Start of Entries provided

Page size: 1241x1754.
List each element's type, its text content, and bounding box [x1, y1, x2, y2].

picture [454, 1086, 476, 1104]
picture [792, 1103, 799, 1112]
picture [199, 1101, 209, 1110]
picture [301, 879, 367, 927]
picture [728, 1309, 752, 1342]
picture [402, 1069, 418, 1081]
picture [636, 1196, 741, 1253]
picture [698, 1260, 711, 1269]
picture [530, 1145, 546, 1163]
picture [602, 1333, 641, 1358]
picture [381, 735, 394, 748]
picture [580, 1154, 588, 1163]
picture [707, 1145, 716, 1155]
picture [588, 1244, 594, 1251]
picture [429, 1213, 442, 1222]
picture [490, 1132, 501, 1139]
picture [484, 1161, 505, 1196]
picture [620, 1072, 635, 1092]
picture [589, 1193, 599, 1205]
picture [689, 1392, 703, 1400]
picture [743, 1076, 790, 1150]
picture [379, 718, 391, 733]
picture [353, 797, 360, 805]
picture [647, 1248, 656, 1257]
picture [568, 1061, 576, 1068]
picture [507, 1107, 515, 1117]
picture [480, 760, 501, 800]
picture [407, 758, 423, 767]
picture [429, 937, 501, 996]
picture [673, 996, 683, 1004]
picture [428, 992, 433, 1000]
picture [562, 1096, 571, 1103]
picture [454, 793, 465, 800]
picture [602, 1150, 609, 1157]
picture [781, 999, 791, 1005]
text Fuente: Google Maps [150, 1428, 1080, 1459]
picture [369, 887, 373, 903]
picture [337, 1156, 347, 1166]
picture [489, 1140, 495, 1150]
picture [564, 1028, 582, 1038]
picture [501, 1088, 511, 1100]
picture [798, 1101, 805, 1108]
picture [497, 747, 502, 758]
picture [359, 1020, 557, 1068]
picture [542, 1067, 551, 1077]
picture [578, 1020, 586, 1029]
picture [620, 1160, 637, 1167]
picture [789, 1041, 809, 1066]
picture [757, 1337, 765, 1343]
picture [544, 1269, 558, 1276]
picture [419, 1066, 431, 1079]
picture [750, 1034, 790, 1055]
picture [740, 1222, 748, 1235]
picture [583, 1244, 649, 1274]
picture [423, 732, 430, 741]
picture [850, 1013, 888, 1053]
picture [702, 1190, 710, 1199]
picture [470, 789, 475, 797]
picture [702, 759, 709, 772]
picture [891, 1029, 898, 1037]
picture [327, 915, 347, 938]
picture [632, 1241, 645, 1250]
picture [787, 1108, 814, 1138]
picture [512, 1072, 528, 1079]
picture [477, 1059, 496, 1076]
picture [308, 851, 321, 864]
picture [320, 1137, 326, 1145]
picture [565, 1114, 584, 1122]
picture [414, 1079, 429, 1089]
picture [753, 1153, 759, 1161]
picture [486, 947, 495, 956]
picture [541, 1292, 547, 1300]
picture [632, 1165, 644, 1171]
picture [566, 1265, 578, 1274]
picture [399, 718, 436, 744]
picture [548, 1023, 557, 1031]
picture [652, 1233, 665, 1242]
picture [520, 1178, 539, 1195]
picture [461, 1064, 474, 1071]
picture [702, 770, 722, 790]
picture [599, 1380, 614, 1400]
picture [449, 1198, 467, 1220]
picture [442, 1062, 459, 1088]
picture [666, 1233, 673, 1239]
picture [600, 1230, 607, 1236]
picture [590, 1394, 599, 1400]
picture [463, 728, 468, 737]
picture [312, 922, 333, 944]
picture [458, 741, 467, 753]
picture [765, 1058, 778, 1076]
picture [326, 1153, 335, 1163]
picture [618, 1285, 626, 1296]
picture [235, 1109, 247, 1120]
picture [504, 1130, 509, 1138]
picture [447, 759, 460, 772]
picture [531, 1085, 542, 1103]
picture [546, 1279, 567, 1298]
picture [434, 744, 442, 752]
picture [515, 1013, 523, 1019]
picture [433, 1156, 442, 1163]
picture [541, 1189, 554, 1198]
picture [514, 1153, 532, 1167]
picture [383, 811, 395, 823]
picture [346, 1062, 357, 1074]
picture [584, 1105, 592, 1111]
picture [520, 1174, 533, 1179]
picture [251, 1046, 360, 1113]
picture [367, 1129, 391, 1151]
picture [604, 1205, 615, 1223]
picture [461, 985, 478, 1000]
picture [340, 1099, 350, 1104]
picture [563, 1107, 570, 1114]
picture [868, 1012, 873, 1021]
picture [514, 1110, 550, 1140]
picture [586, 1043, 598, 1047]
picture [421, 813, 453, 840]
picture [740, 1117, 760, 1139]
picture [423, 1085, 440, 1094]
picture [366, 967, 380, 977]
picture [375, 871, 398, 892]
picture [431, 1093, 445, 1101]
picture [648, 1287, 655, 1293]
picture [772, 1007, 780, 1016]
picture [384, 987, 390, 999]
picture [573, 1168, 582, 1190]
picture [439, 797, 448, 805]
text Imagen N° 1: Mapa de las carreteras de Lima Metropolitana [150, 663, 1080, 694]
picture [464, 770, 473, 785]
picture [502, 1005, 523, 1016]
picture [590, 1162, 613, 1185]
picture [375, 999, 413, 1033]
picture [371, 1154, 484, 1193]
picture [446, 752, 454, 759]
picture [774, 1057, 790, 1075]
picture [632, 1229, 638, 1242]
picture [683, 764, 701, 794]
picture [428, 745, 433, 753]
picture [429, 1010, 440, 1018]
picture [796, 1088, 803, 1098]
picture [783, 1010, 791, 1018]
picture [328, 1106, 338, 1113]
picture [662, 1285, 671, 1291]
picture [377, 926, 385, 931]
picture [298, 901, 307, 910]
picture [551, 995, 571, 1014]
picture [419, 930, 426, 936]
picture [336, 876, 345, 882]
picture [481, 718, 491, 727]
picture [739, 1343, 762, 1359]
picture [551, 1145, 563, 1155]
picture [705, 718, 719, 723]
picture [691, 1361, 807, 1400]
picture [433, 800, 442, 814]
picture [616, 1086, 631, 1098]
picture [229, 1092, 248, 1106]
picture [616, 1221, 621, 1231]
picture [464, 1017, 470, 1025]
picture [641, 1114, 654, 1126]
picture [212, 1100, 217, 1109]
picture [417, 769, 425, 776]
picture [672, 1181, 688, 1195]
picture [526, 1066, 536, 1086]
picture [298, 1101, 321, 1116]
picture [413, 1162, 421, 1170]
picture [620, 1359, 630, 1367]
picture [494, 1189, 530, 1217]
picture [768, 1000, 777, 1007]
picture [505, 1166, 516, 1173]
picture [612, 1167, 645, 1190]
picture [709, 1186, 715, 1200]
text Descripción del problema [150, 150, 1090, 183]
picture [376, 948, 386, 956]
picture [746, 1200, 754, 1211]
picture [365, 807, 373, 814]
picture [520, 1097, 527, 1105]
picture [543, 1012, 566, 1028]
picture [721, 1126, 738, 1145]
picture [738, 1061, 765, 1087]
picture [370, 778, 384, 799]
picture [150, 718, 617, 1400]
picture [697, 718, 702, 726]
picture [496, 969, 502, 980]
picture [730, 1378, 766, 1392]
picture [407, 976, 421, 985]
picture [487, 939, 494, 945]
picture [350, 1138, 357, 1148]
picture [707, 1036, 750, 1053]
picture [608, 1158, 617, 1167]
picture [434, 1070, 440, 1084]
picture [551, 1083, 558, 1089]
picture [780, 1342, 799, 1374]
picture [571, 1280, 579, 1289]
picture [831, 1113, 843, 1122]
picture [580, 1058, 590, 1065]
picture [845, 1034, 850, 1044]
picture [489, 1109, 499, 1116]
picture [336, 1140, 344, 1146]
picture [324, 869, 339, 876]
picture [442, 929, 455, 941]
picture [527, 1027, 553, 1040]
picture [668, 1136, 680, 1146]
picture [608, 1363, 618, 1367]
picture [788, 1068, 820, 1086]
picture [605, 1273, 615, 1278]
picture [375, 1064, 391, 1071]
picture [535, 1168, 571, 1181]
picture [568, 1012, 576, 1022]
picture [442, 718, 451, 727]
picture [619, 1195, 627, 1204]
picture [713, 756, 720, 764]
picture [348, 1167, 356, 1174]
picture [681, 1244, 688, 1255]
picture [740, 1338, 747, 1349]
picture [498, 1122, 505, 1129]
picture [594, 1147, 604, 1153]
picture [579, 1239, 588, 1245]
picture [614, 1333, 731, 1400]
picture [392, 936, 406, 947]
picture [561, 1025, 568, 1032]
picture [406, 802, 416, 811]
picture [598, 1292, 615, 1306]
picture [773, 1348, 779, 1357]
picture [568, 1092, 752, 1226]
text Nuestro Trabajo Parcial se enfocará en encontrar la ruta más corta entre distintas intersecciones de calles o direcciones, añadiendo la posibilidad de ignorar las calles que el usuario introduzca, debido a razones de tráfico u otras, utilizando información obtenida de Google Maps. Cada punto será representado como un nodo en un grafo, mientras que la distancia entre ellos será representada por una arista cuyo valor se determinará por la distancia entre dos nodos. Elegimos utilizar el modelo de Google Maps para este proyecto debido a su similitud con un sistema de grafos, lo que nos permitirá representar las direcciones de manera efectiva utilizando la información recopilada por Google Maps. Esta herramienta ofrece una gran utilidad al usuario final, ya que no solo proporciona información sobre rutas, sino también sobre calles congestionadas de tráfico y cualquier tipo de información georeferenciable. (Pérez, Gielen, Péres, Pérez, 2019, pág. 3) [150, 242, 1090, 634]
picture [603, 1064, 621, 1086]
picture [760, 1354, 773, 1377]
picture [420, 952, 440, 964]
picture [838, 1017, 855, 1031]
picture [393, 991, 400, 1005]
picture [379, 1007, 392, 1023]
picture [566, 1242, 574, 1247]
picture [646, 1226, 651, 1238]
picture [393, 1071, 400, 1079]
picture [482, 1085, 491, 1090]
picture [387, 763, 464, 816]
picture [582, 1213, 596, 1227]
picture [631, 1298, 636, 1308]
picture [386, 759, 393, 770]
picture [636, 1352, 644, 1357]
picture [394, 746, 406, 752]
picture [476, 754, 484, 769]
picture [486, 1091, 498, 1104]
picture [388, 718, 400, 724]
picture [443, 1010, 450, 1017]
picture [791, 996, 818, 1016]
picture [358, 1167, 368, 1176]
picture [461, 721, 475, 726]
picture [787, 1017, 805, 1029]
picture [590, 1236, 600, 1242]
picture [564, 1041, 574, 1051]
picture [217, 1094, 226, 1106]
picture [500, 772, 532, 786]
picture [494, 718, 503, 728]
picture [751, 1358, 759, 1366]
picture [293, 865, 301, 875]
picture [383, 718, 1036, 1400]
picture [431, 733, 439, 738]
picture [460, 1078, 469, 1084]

End of Entries provided

**Assignment:**
In the entries above, copy each line that contains the string "Maps".

**Response to the task:**
text Fuente: Google Maps [150, 1428, 1080, 1459]
text Nuestro Trabajo Parcial se enfocará en encontrar la ruta más corta entre distintas intersecciones de calles o direcciones, añadiendo la posibilidad de ignorar las calles que el usuario introduzca, debido a razones de tráfico u otras, utilizando información obtenida de Google Maps. Cada punto será representado como un nodo en un grafo, mientras que la distancia entre ellos será representada por una arista cuyo valor se determinará por la distancia entre dos nodos. Elegimos utilizar el modelo de Google Maps para este proyecto debido a su similitud con un sistema de grafos, lo que nos permitirá representar las direcciones de manera efectiva utilizando la información recopilada por Google Maps. Esta herramienta ofrece una gran utilidad al usuario final, ya que no solo proporciona información sobre rutas, sino también sobre calles congestionadas de tráfico y cualquier tipo de información georeferenciable. (Pérez, Gielen, Péres, Pérez, 2019, pág. 3) [150, 242, 1090, 634]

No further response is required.